Donal K. Fellows wrote:
> Eric Mahurin wrote:
> > FYI, the protocol I was setting up was simply a way to eval/catch tcl
> > commands in a separate (possibly remote) process. The solution I went
> > with was to use CR(\r) to separate the commands (so that each command
> > could be a complex script with newlines). Here is the basic client
> > code:
>
> I've experimented with these sorts of things, and I find I prefer to
> use counted strings instead. By that, I mean that I send the number of
> chars in the string as a fixed-width binary value, followed by the
> chars themselves. This turns out to admit a very fast implementation in
> multiple languages while still allowing arbitrary binary data in the
> payloads, which can be useful.

Yep, I was thinking of doing this initially, but decided not because
for the stdout coming from the command, I didn't know what its length
would be up front.
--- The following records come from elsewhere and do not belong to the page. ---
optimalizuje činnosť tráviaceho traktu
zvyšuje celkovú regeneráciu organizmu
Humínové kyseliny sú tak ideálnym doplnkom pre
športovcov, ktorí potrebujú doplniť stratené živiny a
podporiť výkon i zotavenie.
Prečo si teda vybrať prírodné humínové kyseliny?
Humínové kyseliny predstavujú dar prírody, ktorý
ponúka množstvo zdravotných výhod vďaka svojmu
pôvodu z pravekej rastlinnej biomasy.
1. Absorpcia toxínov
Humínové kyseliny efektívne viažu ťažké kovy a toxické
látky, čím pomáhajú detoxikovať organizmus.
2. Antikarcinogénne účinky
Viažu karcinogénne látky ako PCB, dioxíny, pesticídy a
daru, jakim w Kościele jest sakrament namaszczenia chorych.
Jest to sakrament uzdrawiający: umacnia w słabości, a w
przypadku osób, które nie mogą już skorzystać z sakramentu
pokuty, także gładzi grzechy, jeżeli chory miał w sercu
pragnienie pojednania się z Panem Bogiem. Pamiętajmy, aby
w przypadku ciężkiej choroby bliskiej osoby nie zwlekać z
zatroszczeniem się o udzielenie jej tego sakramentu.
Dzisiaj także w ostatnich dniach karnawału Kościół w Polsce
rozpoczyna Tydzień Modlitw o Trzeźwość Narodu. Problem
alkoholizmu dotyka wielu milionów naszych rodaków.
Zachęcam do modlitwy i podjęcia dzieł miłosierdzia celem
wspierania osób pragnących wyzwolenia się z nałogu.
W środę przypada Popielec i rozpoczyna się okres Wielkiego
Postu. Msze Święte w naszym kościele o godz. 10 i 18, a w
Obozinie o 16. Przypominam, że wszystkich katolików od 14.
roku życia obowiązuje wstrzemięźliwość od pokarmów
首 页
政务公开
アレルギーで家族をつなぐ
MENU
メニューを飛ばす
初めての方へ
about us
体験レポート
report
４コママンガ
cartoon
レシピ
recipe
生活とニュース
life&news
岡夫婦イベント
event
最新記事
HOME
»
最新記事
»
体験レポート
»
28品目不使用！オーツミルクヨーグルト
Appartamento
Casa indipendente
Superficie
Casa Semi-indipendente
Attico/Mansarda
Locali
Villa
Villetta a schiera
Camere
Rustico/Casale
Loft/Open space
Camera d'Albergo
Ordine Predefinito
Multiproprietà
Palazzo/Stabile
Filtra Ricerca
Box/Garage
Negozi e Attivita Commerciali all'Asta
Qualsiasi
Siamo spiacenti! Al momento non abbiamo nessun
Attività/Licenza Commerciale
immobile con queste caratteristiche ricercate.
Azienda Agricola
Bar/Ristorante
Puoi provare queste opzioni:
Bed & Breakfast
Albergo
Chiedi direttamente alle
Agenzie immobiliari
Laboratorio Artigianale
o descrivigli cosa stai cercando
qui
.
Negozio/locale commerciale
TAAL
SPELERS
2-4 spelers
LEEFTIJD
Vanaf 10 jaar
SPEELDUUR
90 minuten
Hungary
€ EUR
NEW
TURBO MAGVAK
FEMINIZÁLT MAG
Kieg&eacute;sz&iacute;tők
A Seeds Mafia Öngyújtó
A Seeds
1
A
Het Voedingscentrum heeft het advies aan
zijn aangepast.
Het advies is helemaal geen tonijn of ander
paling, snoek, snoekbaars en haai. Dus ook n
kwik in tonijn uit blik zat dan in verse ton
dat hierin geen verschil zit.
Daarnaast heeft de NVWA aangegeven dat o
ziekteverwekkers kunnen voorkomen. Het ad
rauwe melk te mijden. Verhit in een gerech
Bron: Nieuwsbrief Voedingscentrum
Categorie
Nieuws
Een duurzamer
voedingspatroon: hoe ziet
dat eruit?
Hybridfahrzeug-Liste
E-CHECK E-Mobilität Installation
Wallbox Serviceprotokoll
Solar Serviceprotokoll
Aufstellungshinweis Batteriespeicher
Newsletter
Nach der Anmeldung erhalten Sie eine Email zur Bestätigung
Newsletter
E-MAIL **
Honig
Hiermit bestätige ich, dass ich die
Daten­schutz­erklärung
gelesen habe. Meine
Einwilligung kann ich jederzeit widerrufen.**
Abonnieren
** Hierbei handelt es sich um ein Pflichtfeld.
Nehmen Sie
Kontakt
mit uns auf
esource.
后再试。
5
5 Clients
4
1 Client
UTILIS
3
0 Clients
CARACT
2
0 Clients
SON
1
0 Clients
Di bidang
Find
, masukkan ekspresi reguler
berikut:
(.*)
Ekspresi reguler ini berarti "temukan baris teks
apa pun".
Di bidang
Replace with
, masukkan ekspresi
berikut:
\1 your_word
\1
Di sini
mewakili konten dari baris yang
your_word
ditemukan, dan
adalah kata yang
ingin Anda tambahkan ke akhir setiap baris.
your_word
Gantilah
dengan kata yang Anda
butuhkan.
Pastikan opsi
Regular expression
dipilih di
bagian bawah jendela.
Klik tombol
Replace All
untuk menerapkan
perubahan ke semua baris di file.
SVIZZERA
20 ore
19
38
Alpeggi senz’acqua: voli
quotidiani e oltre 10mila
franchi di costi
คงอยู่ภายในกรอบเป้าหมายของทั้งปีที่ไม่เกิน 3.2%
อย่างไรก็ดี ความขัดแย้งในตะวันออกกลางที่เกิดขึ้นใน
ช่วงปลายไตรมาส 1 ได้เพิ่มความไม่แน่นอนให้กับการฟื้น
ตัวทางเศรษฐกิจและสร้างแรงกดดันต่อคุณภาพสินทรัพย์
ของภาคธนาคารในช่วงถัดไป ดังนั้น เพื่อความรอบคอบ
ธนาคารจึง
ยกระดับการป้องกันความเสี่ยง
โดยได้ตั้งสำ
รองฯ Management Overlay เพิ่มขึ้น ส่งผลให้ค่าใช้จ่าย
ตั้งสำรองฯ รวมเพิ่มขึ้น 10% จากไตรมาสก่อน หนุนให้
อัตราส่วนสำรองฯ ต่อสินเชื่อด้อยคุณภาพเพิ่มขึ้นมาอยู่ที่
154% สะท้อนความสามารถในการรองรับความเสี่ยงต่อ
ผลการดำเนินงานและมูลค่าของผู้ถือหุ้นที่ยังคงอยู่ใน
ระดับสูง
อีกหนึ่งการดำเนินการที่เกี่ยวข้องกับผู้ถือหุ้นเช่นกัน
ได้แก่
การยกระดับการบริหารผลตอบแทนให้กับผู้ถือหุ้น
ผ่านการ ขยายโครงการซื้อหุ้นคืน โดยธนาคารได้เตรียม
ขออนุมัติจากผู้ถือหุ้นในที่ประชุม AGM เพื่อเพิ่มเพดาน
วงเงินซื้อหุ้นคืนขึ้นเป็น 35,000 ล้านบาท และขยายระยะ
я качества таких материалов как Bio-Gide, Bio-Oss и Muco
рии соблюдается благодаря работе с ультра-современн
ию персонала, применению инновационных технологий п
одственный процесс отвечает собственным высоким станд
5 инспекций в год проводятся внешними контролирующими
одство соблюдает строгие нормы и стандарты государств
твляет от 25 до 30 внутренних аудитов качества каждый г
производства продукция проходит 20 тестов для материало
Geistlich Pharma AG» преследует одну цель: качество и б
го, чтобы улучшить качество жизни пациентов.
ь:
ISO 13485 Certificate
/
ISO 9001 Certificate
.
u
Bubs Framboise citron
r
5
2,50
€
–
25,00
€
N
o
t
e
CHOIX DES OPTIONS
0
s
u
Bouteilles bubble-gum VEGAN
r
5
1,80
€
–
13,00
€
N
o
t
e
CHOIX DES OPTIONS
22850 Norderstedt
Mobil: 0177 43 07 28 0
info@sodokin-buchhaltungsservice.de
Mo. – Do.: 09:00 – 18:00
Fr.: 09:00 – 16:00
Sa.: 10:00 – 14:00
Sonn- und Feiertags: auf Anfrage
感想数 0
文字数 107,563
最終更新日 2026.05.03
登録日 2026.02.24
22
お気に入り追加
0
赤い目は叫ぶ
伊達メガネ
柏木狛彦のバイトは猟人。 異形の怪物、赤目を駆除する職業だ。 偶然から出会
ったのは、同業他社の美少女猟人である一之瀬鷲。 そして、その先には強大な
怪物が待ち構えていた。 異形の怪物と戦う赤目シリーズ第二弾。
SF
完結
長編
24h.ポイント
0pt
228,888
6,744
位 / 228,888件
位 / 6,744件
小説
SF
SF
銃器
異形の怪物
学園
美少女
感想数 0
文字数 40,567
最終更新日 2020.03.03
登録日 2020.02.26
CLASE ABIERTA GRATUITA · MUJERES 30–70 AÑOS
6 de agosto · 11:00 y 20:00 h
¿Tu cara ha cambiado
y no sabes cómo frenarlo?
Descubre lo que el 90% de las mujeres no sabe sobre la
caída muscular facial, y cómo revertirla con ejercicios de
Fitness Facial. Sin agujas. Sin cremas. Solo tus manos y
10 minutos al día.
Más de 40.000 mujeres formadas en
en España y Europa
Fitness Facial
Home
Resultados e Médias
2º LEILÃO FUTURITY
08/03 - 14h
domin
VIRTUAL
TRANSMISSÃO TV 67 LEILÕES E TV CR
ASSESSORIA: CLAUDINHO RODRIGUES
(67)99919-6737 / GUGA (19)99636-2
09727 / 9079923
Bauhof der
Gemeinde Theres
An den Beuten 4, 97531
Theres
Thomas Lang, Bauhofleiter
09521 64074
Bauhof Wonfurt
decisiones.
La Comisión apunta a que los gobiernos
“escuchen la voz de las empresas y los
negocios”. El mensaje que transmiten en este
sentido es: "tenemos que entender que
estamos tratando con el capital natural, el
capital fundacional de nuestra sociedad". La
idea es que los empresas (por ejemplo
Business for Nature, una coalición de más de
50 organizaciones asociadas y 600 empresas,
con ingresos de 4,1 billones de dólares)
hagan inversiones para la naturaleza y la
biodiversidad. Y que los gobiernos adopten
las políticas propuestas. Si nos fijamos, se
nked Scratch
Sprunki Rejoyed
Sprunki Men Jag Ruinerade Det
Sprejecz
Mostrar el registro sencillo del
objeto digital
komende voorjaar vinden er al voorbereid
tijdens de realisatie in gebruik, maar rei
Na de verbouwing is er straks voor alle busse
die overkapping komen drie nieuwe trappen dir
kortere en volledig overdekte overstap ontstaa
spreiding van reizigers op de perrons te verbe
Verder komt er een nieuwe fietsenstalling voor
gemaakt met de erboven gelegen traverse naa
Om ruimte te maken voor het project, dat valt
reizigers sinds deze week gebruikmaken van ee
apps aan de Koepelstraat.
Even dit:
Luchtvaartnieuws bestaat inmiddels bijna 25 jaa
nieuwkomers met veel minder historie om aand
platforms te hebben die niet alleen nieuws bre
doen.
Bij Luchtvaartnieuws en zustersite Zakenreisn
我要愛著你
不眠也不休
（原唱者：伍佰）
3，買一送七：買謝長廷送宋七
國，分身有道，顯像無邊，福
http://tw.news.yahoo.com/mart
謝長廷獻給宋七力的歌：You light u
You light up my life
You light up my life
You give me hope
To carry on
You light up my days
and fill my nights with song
I wanted to just let the command put what it wanted
on stdout and then terminate it. For the stdin pipe, what you suggest
would be perfectly reasonable. With a protocol of <length><eol><data>,
this would work

read stdin [gets stdin]

although it wouldn't be as space efficient as sending a fixed-width
binary value as you suggest (although probably faster in tcl).